Work request → The answer must consist of every line from the entries that holds the word "Marocain".

Available data →
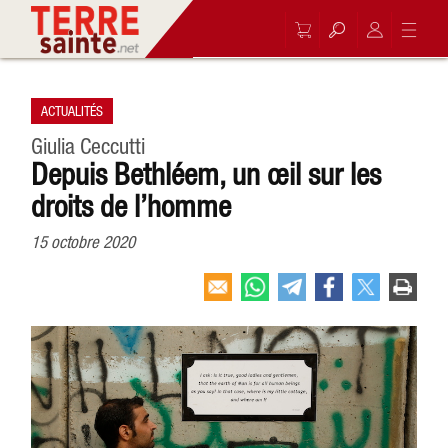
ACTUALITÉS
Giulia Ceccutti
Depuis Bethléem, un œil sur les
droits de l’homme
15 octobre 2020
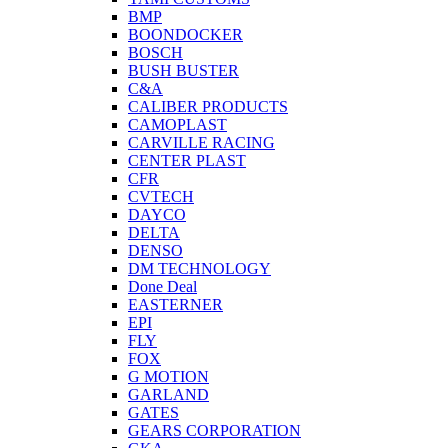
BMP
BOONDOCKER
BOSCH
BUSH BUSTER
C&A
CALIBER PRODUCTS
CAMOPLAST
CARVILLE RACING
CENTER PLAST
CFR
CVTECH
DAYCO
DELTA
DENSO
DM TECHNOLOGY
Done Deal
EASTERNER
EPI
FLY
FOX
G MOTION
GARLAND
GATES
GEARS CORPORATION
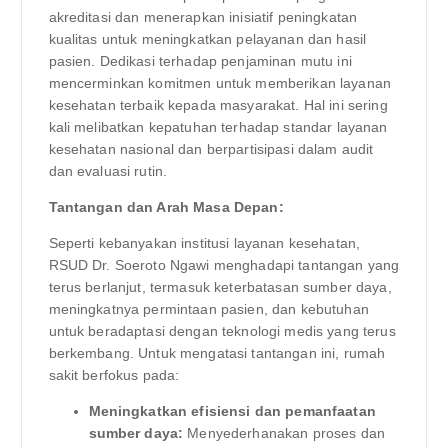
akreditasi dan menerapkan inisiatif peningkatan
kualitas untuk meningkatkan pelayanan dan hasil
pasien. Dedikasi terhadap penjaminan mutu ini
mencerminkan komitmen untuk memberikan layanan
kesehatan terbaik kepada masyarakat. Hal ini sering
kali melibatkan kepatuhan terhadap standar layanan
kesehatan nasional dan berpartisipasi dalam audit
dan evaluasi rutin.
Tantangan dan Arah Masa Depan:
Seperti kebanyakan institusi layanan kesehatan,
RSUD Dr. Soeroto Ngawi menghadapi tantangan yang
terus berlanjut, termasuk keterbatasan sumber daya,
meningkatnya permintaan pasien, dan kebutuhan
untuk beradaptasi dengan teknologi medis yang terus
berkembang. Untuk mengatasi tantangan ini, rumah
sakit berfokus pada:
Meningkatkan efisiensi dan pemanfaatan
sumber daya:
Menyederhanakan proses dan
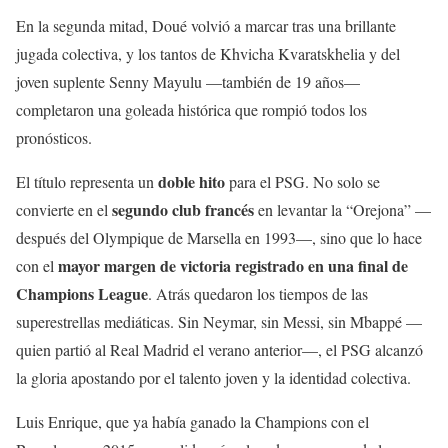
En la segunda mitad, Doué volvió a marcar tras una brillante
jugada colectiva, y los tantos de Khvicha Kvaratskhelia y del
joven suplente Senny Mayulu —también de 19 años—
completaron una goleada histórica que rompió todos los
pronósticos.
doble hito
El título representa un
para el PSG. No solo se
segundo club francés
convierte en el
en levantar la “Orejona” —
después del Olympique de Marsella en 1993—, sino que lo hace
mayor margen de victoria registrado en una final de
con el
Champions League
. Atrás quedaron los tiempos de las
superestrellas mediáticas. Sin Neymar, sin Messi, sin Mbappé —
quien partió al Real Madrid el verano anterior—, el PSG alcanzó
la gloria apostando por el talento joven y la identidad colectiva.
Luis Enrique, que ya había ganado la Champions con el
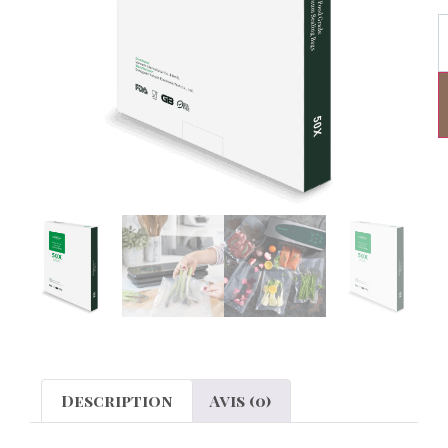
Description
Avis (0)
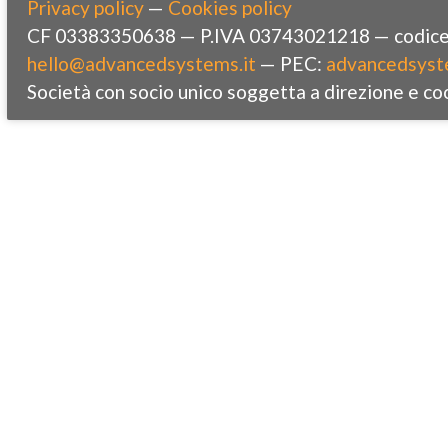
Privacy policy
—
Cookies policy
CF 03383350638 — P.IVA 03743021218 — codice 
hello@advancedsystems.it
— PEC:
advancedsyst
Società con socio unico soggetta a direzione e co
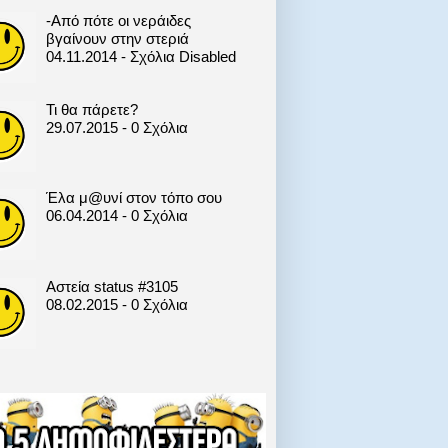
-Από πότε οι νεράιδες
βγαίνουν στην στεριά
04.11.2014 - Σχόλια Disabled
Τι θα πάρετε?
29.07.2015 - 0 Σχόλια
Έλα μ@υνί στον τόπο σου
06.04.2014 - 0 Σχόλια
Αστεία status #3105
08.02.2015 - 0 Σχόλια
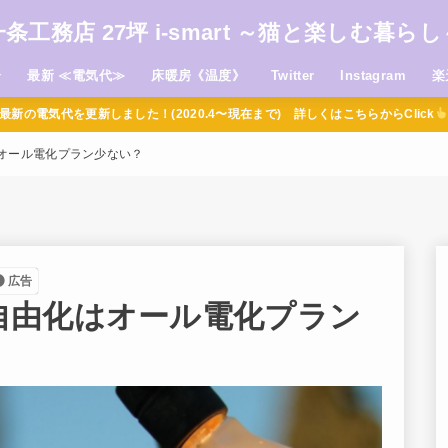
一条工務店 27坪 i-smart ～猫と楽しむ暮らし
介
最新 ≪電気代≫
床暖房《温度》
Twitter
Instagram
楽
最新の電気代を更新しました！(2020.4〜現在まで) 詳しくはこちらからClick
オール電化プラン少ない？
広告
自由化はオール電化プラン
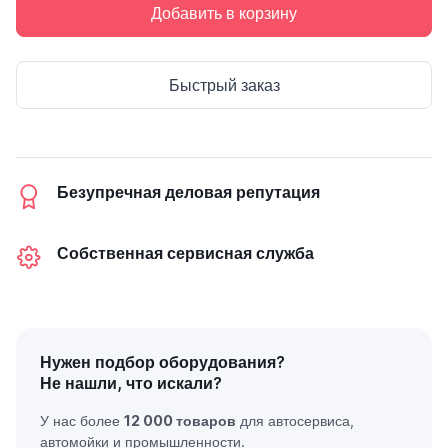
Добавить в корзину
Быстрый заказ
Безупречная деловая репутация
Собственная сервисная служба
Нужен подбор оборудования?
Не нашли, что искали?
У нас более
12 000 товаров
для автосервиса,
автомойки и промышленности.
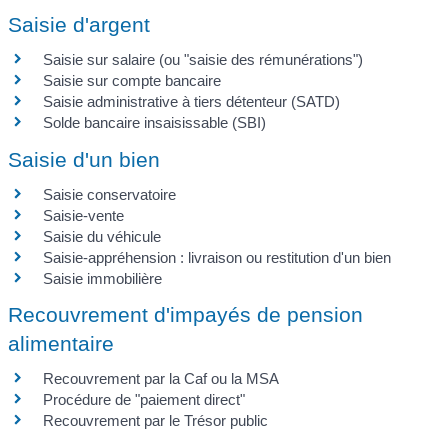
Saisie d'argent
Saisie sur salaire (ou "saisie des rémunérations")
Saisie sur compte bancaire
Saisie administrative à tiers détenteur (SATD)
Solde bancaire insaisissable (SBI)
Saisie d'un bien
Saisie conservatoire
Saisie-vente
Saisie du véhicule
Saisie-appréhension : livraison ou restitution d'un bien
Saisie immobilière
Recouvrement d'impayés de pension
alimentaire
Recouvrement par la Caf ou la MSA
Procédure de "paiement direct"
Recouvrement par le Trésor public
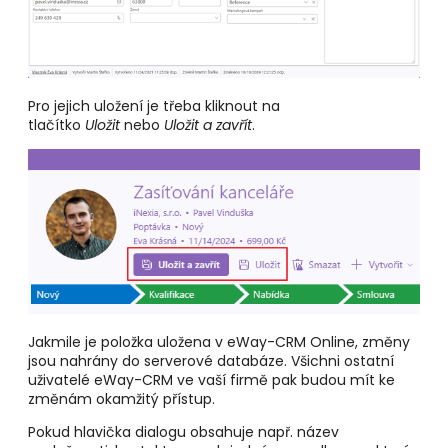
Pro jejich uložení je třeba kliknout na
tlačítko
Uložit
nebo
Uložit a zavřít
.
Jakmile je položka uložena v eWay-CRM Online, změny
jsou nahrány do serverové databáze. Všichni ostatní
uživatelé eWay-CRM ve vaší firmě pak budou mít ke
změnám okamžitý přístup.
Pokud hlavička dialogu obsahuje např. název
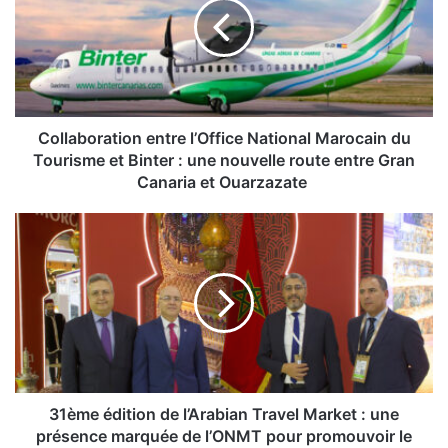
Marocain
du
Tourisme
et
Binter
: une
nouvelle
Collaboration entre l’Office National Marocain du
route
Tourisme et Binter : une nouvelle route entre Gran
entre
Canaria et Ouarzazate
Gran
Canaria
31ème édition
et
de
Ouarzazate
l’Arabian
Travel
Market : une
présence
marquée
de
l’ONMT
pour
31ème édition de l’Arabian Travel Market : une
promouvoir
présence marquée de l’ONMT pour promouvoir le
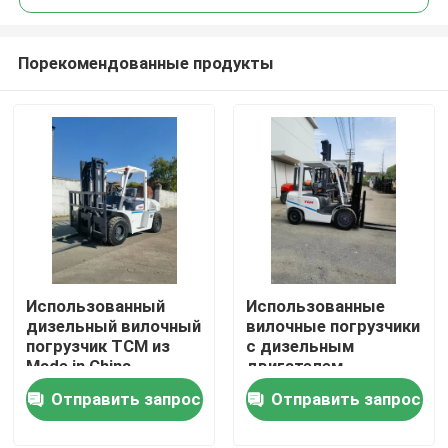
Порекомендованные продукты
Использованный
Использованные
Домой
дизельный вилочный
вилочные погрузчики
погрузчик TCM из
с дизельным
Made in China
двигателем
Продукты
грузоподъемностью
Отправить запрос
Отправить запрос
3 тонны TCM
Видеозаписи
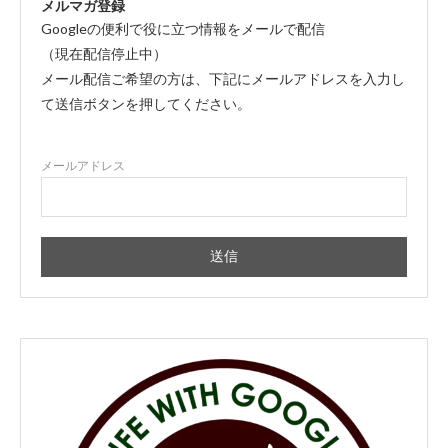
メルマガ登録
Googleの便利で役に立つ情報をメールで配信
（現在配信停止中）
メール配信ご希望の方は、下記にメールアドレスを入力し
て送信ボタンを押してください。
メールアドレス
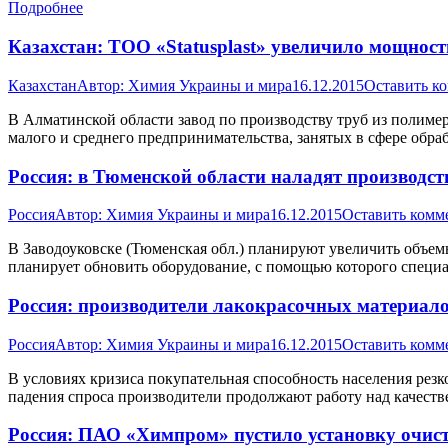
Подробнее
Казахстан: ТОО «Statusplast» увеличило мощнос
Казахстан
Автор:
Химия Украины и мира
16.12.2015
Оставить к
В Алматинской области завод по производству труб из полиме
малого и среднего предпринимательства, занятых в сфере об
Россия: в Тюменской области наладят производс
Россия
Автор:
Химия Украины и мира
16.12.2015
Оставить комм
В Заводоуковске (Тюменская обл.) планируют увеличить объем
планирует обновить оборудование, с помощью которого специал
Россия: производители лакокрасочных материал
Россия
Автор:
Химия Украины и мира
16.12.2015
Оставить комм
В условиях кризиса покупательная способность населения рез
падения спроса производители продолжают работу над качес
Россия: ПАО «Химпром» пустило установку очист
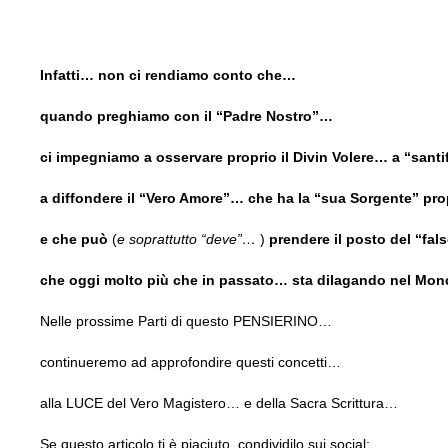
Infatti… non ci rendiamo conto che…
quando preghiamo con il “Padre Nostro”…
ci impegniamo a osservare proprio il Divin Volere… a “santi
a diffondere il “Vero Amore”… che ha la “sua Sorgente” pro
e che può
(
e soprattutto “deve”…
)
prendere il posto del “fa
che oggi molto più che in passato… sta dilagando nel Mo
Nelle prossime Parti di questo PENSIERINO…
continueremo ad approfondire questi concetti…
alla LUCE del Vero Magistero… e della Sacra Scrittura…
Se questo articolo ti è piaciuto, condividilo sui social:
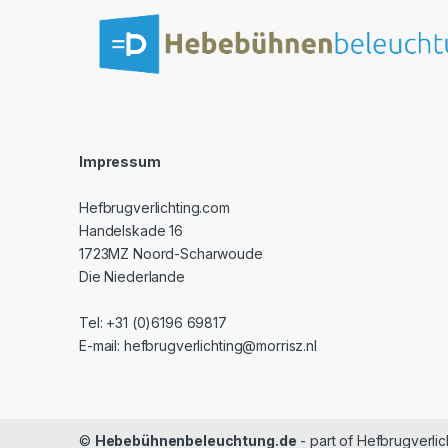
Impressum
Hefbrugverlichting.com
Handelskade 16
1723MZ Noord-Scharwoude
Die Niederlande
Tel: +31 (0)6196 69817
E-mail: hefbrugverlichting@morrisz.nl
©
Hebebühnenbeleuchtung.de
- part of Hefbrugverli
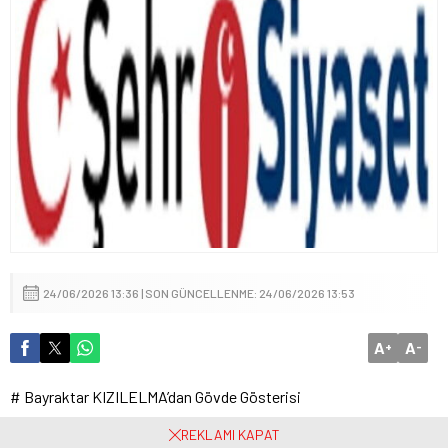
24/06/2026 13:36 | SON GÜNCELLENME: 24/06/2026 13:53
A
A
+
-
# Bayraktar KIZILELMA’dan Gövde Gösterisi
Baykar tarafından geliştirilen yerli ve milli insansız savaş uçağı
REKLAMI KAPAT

Written solution →
Marocain
Collaboration entre l’Office National Marocain du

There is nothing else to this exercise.